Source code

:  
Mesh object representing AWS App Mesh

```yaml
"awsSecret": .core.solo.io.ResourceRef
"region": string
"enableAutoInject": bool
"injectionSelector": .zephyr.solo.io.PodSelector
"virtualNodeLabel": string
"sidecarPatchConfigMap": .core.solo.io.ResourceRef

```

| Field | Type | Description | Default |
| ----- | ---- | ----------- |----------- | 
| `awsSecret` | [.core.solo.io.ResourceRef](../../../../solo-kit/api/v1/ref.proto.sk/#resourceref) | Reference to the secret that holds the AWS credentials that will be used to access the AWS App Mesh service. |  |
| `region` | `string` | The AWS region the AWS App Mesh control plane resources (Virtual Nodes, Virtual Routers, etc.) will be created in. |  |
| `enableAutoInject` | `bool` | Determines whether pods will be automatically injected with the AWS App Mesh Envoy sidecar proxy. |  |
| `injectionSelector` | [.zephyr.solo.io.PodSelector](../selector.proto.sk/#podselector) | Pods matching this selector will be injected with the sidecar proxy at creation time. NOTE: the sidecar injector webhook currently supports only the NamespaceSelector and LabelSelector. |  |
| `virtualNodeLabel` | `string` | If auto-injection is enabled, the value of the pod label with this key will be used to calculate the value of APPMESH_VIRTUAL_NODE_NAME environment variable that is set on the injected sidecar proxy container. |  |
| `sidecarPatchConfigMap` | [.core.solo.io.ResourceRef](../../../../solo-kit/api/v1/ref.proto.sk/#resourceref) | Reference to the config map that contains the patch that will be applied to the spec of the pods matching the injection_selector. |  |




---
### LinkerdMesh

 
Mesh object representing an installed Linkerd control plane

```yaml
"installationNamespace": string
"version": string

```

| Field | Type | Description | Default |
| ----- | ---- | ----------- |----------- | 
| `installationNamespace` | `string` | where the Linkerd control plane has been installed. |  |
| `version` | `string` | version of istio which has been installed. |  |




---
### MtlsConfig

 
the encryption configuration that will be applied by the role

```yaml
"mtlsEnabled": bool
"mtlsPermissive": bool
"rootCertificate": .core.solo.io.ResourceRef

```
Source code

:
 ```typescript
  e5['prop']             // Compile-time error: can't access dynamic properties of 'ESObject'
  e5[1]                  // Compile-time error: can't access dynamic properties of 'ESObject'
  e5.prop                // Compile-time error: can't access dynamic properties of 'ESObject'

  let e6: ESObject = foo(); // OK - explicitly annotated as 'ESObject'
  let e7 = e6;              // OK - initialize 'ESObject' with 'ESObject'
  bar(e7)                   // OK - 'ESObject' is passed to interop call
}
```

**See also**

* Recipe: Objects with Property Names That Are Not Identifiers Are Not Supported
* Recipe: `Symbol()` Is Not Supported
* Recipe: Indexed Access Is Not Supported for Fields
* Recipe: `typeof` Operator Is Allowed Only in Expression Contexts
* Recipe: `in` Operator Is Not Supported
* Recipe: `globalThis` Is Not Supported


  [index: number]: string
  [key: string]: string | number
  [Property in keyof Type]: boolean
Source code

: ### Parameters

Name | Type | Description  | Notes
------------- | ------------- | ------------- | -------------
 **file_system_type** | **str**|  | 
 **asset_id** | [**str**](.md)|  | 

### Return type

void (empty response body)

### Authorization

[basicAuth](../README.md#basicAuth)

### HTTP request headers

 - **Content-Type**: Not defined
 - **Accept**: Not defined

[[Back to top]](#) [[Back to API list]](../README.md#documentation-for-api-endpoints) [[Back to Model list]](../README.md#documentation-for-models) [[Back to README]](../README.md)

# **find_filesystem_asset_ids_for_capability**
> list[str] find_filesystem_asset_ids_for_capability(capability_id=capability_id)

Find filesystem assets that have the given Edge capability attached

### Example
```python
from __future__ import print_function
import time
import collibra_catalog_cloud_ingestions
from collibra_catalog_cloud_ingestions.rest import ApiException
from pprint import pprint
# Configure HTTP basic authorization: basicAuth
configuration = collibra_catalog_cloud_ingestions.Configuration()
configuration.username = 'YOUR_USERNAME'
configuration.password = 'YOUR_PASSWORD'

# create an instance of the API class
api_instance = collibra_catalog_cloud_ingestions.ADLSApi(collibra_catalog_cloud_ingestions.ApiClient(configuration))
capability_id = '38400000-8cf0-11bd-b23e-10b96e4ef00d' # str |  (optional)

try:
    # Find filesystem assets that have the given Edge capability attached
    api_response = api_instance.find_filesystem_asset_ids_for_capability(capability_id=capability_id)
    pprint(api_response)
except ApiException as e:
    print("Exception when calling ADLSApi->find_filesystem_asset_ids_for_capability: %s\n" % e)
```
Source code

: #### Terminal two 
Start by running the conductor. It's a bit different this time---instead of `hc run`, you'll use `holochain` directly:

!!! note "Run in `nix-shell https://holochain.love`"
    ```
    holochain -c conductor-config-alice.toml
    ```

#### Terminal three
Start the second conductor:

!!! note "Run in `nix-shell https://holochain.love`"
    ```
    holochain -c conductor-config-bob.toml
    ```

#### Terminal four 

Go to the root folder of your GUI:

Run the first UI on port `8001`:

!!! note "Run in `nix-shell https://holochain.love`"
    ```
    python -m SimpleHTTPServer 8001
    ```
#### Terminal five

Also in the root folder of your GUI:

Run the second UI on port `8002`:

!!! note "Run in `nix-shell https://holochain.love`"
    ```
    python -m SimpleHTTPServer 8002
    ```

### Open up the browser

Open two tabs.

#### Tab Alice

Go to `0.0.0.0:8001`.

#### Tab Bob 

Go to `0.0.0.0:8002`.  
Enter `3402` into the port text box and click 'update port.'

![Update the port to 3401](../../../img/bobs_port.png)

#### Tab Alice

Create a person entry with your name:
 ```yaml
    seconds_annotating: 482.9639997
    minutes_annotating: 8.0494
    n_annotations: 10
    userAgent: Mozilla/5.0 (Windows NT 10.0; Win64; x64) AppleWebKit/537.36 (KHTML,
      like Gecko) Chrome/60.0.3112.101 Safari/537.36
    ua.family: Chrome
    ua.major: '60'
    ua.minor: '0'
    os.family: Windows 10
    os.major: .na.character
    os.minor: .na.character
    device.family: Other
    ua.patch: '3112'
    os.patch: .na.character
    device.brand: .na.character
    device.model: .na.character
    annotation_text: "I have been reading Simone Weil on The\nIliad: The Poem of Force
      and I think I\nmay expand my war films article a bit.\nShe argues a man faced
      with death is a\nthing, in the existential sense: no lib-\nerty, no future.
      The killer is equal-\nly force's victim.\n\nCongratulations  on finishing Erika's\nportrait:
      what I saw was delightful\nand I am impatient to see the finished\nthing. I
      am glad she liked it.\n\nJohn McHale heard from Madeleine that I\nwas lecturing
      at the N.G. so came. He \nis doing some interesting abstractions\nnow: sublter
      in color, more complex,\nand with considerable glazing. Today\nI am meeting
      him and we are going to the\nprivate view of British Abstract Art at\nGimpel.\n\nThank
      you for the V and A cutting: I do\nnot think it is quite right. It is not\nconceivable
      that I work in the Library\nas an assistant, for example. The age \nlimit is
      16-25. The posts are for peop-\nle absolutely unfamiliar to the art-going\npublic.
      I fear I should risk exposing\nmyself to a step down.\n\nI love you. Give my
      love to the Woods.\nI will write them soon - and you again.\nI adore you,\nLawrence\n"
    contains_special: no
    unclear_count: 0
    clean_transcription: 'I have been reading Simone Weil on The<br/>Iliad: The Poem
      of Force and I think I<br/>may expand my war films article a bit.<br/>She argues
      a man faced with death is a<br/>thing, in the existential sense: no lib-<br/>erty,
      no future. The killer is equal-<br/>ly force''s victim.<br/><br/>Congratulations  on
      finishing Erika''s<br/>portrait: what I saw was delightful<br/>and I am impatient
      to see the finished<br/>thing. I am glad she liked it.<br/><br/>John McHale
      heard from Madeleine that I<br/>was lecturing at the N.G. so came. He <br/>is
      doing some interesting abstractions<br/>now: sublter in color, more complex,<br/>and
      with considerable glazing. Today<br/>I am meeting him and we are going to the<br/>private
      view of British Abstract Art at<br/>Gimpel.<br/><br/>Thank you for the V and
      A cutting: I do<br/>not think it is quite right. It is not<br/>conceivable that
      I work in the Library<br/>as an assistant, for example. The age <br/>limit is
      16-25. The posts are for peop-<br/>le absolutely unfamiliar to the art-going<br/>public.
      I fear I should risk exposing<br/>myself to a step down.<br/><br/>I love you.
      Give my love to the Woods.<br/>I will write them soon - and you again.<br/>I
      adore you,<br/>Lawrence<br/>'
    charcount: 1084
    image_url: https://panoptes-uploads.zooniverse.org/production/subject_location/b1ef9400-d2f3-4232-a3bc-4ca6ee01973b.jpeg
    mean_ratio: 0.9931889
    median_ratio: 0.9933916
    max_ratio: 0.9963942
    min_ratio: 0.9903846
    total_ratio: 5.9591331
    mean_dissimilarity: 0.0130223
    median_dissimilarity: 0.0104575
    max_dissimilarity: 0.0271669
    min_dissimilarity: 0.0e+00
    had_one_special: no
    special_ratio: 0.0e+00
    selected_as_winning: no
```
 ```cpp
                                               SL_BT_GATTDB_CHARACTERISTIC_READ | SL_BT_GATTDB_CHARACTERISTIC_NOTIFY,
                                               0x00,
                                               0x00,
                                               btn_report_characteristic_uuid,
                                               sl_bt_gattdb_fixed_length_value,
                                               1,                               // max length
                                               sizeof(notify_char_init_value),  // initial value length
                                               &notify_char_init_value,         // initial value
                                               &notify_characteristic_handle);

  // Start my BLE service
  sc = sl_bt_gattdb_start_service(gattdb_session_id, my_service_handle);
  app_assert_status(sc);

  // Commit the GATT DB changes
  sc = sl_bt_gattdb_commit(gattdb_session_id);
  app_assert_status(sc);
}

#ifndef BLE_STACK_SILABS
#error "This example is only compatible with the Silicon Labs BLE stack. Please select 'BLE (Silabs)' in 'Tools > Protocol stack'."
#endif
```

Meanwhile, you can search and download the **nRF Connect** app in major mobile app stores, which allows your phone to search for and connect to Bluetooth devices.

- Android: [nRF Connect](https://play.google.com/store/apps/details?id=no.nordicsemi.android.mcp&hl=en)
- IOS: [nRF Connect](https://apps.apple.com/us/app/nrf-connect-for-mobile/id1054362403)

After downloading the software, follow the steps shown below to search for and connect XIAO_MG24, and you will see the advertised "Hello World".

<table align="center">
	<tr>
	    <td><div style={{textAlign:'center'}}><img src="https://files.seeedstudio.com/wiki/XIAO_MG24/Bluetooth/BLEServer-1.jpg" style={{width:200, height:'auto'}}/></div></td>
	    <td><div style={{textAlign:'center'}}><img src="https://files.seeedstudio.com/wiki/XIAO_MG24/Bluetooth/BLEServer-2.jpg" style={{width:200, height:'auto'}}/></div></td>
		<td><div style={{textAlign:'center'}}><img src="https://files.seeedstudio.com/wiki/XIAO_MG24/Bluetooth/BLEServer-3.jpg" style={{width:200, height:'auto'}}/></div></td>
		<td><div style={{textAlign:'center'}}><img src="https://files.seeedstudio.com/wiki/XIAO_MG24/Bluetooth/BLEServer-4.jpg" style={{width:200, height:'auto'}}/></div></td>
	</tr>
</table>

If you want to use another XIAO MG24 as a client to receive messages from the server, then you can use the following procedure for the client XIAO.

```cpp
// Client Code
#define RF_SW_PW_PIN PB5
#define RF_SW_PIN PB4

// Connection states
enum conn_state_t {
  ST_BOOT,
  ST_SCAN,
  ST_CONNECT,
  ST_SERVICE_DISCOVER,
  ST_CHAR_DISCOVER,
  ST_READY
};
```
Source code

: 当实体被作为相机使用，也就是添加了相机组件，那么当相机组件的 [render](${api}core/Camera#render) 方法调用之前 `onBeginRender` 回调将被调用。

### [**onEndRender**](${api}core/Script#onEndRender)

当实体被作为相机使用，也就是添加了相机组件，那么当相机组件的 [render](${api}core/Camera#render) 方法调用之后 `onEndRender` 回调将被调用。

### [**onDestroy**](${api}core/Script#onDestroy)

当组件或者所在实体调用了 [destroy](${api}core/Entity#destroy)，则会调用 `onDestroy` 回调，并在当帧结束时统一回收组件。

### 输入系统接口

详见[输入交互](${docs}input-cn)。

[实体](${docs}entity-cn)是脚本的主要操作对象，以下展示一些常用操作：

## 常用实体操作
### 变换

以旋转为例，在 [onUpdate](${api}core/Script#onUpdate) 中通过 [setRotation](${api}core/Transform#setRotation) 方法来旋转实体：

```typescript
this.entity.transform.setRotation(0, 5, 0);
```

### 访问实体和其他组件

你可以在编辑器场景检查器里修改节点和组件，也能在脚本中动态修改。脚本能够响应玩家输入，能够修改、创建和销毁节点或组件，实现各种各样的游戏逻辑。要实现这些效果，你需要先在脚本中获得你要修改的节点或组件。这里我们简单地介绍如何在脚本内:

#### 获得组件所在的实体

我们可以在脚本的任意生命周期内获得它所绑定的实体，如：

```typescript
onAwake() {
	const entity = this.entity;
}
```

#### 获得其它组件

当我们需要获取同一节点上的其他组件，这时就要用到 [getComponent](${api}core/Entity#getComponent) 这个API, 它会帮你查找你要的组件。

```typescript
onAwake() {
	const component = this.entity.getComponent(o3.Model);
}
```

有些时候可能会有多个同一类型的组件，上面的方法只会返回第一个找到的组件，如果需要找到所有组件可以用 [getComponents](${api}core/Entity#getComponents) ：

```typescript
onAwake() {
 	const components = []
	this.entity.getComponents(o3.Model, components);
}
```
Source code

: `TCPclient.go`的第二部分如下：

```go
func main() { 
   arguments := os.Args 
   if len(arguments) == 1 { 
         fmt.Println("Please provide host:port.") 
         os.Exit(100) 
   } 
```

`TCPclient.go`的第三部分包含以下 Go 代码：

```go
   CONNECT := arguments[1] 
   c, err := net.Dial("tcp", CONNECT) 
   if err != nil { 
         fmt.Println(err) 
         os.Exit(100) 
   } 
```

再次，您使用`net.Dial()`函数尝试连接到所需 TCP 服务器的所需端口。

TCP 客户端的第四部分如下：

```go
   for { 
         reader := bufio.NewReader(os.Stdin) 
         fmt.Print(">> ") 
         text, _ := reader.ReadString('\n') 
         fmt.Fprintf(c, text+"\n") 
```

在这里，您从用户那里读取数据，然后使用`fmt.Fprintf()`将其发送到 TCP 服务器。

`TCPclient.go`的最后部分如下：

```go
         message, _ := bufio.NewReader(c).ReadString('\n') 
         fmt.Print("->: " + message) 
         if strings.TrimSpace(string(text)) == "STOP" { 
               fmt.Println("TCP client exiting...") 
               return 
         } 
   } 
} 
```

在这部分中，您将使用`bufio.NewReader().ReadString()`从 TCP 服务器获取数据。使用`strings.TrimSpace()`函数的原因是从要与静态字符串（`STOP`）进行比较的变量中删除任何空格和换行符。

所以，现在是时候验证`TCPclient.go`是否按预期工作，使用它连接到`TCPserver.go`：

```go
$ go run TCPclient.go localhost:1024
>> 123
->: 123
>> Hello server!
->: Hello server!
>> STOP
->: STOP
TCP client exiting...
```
■ ■ ■ ■ ■
## Exercise description
Only one stretch of the records above is wanted: the lines between the one holding "Determines whether pods" and the one holding "Supported for Fields", inclusive, reproduced exactly.

## Task output
| `enableAutoInject` | `bool` | Determines whether pods will be automatically injected with the AWS App Mesh Envoy sidecar proxy. |  |
| `injectionSelector` | [.zephyr.solo.io.PodSelector](../selector.proto.sk/#podselector) | Pods matching this selector will be injected with the sidecar proxy at creation time. NOTE: the sidecar injector webhook currently supports only the NamespaceSelector and LabelSelector. |  |
| `virtualNodeLabel` | `string` | If auto-injection is enabled, the value of the pod label with this key will be used to calculate the value of APPMESH_VIRTUAL_NODE_NAME environment variable that is set on the injected sidecar proxy container. |  |
| `sidecarPatchConfigMap` | [.core.solo.io.ResourceRef](../../../../solo-kit/api/v1/ref.proto.sk/#resourceref) | Reference to the config map that contains the patch that will be applied to the spec of the pods matching the injection_selector. |  |




---
### LinkerdMesh

 
Mesh object representing an installed Linkerd control plane

```yaml
"installationNamespace": string
"version": string

```

| Field | Type | Description | Default |
| ----- | ---- | ----------- |----------- | 
| `installationNamespace` | `string` | where the Linkerd control plane has been installed. |  |
| `version` | `string` | version of istio which has been installed. |  |




---
### MtlsConfig

 
the encryption configuration that will be applied by the role

```yaml
"mtlsEnabled": bool
"mtlsPermissive": bool
"rootCertificate": .core.solo.io.ResourceRef

```
Source code

:
 ```typescript
  e5['prop']             // Compile-time error: can't access dynamic properties of 'ESObject'
  e5[1]                  // Compile-time error: can't access dynamic properties of 'ESObject'
  e5.prop                // Compile-time error: can't access dynamic properties of 'ESObject'

  let e6: ESObject = foo(); // OK - explicitly annotated as 'ESObject'
  let e7 = e6;              // OK - initialize 'ESObject' with 'ESObject'
  bar(e7)                   // OK - 'ESObject' is passed to interop call
}
```

**See also**

* Recipe: Objects with Property Names That Are Not Identifiers Are Not Supported
* Recipe: `Symbol()` Is Not Supported
* Recipe: Indexed Access Is Not Supported for Fields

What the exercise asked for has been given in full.